I recommend looking at Hong Kong's development and the policies of John Cowperthwaite.

Economic growth occurs most efficiently when individuals pursue their own aims through voluntary exchange. The role of government is to provide rule of law and security. Rule of law and security protect investment and provide an environment in which individuals are willing to go out and build stuff or go out and provide services to each other.

If the goal is economic development and prosperity, then reducing the fiscal burden of government, reducing regulation, and ensuring effective rule of law and security will set the conditions for such development to occur. Nobody tells the individuals that make up the population what to do, they just go out and do it, in pursuit of their own interests. The result is high efficiency growth.

If the goal is control of the population, and you are willing to sacrifice a (potentially big) degree of economic development and prosperity in order to achieve that control, then government intervention is the way to go. Subsidies and government-run social services develop dependency of the targeted population on the government that controls those subsidies and services, giving the government a handle with which to grasp hold of the people.
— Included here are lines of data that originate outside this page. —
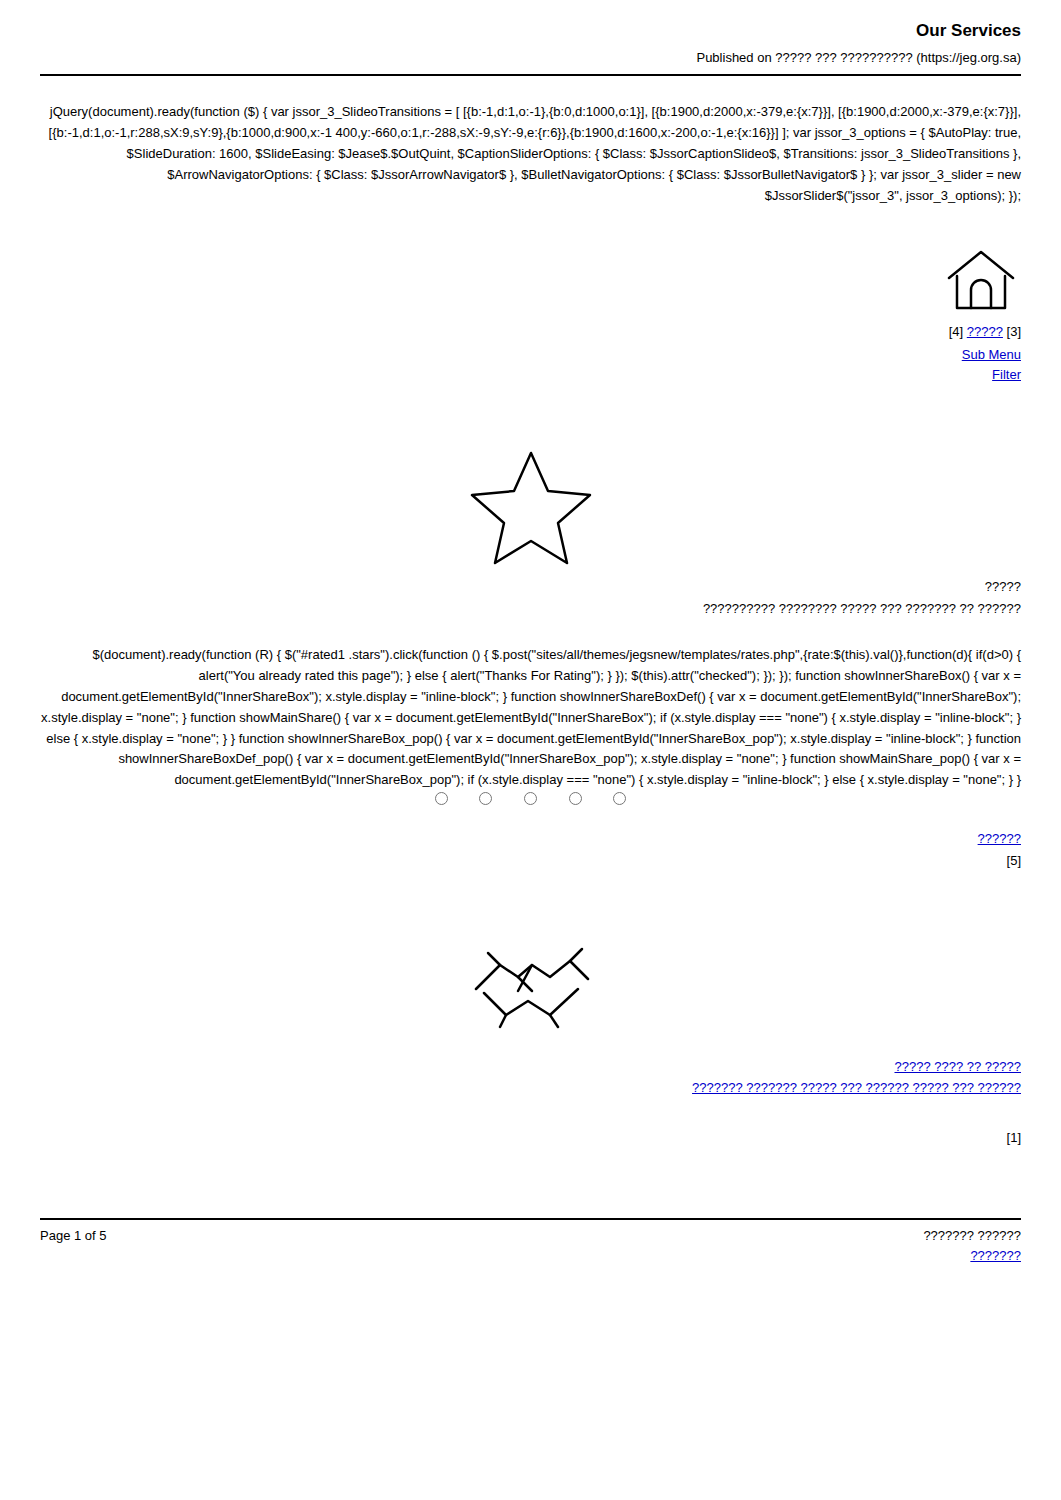Our Services
Published on ????? ??? ?????????? (https://jeg.org.sa)
jQuery(document).ready(function ($) { var jssor_3_SlideoTransitions = [ [{b:-1,d:1,o:-1},{b:0,d:1000,o:1}], [{b:1900,d:2000,x:-379,e:{x:7}}], [{b:1900,d:2000,x:-379,e:{x:7}}], [{b:-1,d:1,o:-1,r:288,sX:9,sY:9},{b:1000,d:900,x:-1 400,y:-660,o:1,r:-288,sX:-9,sY:-9,e:{r:6}},{b:1900,d:1600,x:-200,o:-1,e:{x:16}}] ]; var jssor_3_options = { $AutoPlay: true, $SlideDuration: 1600, $SlideEasing: $Jease$.$OutQuint, $CaptionSliderOptions: { $Class: $JssorCaptionSlideo$, $Transitions: jssor_3_SlideoTransitions }, $ArrowNavigatorOptions: { $Class: $JssorArrowNavigator$ }, $BulletNavigatorOptions: { $Class: $JssorBulletNavigator$ } }; var jssor_3_slider = new $JssorSlider$("jssor_3", jssor_3_options); });
[4] ????? [3]
Sub Menu Filter
?????
?????? ?? ??????? ??? ????? ???????? ??????????
$(document).ready(function (R) { $("#rated1 .stars").click(function () { $.post("sites/all/themes/jegsnew/templates/rates.php",{rate:$(this).val()},function(d){ if(d>0) { alert("You already rated this page"); } else { alert("Thanks For Rating"); } }); $(this).attr("checked"); }); }); function showInnerShareBox() { var x = document.getElementById("InnerShareBox"); x.style.display = "inline-block"; } function showInnerShareBoxDef() { var x = document.getElementById("InnerShareBox"); x.style.display = "none"; } function showMainShare() { var x = document.getElementById("InnerShareBox"); if (x.style.display === "none") { x.style.display = "inline-block"; } else { x.style.display = "none"; } } function showInnerShareBox_pop() { var x = document.getElementById("InnerShareBox_pop"); x.style.display = "inline-block"; } function showInnerShareBoxDef_pop() { var x = document.getElementById("InnerShareBox_pop"); x.style.display = "none"; } function showMainShare_pop() { var x = document.getElementById("InnerShareBox_pop"); if (x.style.display === "none") { x.style.display = "inline-block"; } else { x.style.display = "none"; } }
??????
[5]
????? ?? ???? ????? ?????? ??? ????? ?????? ??? ????? ??????? ???????
[1]
?????? ??????? ???????
Page 1 of 5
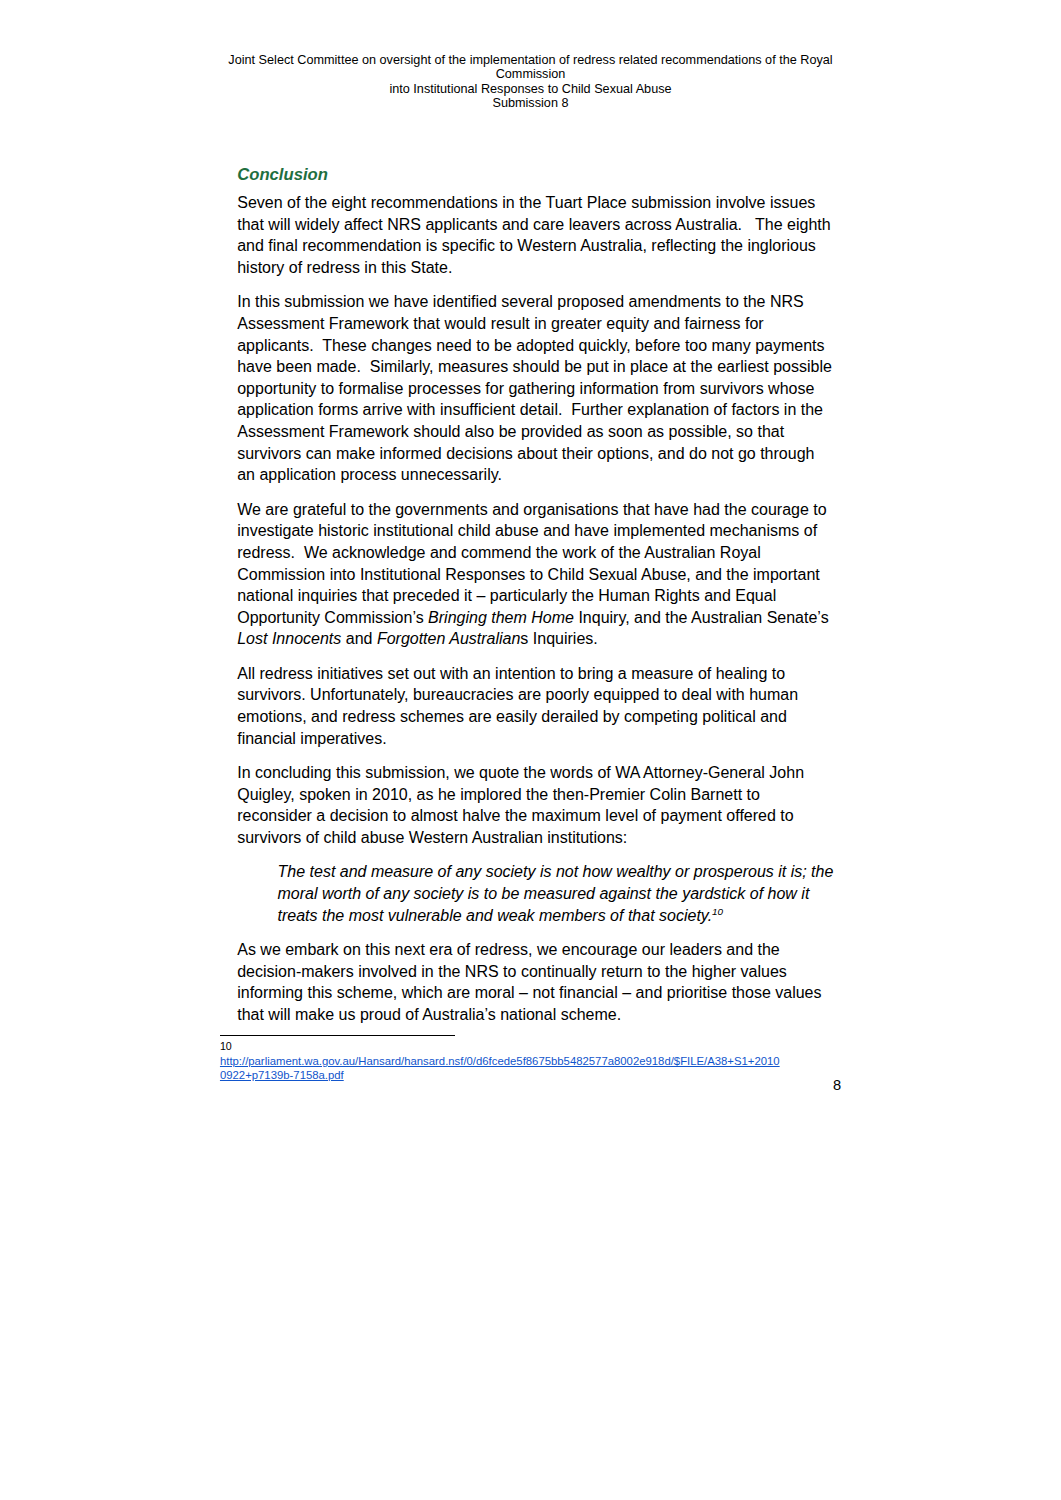Joint Select Committee on oversight of the implementation of redress related recommendations of the Royal Commission into Institutional Responses to Child Sexual Abuse Submission 8
Conclusion
Seven of the eight recommendations in the Tuart Place submission involve issues that will widely affect NRS applicants and care leavers across Australia. The eighth and final recommendation is specific to Western Australia, reflecting the inglorious history of redress in this State.
In this submission we have identified several proposed amendments to the NRS Assessment Framework that would result in greater equity and fairness for applicants. These changes need to be adopted quickly, before too many payments have been made. Similarly, measures should be put in place at the earliest possible opportunity to formalise processes for gathering information from survivors whose application forms arrive with insufficient detail. Further explanation of factors in the Assessment Framework should also be provided as soon as possible, so that survivors can make informed decisions about their options, and do not go through an application process unnecessarily.
We are grateful to the governments and organisations that have had the courage to investigate historic institutional child abuse and have implemented mechanisms of redress. We acknowledge and commend the work of the Australian Royal Commission into Institutional Responses to Child Sexual Abuse, and the important national inquiries that preceded it – particularly the Human Rights and Equal Opportunity Commission’s Bringing them Home Inquiry, and the Australian Senate’s Lost Innocents and Forgotten Australians Inquiries.
All redress initiatives set out with an intention to bring a measure of healing to survivors. Unfortunately, bureaucracies are poorly equipped to deal with human emotions, and redress schemes are easily derailed by competing political and financial imperatives.
In concluding this submission, we quote the words of WA Attorney-General John Quigley, spoken in 2010, as he implored the then-Premier Colin Barnett to reconsider a decision to almost halve the maximum level of payment offered to survivors of child abuse Western Australian institutions:
The test and measure of any society is not how wealthy or prosperous it is; the moral worth of any society is to be measured against the yardstick of how it treats the most vulnerable and weak members of that society.10
As we embark on this next era of redress, we encourage our leaders and the decision-makers involved in the NRS to continually return to the higher values informing this scheme, which are moral – not financial – and prioritise those values that will make us proud of Australia’s national scheme.
10
http://parliament.wa.gov.au/Hansard/hansard.nsf/0/d6fcede5f8675bb5482577a8002e918d/$FILE/A38+S1+2010
0922+p7139b-7158a.pdf
8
If people are dependent upon the government for food distribution, then the government could hardly have a more tight rein on the population. Control of housing, healthcare, and employment would help also. (Again, we're talking about a goal of increasing central government control of the population, rather than economic growth.)

If rule of law and security are lacking, then regardless of the other policies in place (laissez faire or interventionist), there will be minimal economic development, at least of a productive type from the perspective of a developed country. Without rule of law and security, resources are distributed by banditry and allocated by the whim of thugs and thieves. No sane person invests capital or personal effort in such a place.